REQUIRED ACTION 1
Quote the stretch of the Kaggle dataset download text below from "Running the cell" through "api.authenticate()".

TEXT
"""

The token needs to be saved in a folder called `.kaggle` in your user directory (`username/.kaggle`). This folder will be hidden (notice that the folder name starts with a `.`).

In [2]:
# Save the credentials .json locally in a local folder, e.g. username/.kaggle/
token_dir = os.path.expanduser("~/.kaggle")  # Path to Kaggle config directory
os.makedirs(token_dir, exist_ok=True)  # Create directory if it doesn't exist

# Write API credentials to kaggle.json file
with open(os.path.join(token_dir, "kaggle.json"), "w") as file:
    file.write(f'{{"username": "{username}", "key": "{api_key}"}}')

#### Step 3: Use Kaggle API to download files

Running the cell below will download the images and the annotation file (which includes the image metadata) into the following folder: `data/TACO`. The size of the dataset is 2.8 GB, so please make sure you have this amount of storage space available locally.

In [3]:
# Set to True if you wish to download the data, which can be time consuming
download_files = False

In [4]:
from kaggle.api.kaggle_api_extended import KaggleApi

# Initialize Kaggle API
api = KaggleApi()

# Authenticate with your Kaggle credentials
api.authenticate()

# This is the online location of the dataset
dataset_name = 'kneroma/tacotrashdataset'

# Download the dataset if download_files is set to True
if download_files:
    api.dataset_download_files(dataset_name, path=os.path.join(data_directory,'TACO'), unzip=True)

"""

REQUIRED ACTION 2
In the listing below, replace "RETURN" with "RETURNS" and leave everything else the same.

DATA FOR ANALYSIS
"""

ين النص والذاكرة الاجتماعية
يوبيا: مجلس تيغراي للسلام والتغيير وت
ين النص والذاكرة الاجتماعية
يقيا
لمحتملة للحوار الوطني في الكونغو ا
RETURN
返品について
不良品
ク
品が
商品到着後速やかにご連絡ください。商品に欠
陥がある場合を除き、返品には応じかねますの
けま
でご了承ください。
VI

"""

EXERCISE RESPONSE 1
Running the cell below will download the images and the annotation file (which includes the image metadata) into the following folder: `data/TACO`. The size of the dataset is 2.8 GB, so please make sure you have this amount of storage space available locally.

In [3]:
# Set to True if you wish to download the data, which can be time consuming
download_files = False

In [4]:
from kaggle.api.kaggle_api_extended import KaggleApi

# Initialize Kaggle API
api = KaggleApi()

# Authenticate with your Kaggle credentials
api.authenticate()

EXERCISE RESPONSE 2
ين النص والذاكرة الاجتماعية
يوبيا: مجلس تيغراي للسلام والتغيير وت
ين النص والذاكرة الاجتماعية
يقيا
لمحتملة للحوار الوطني في الكونغو ا
RETURNS
返品について
不良品
ク
品が
商品到着後速やかにご連絡ください。商品に欠
陥がある場合を除き、返品には応じかねますの
けま
でご了承ください。
VI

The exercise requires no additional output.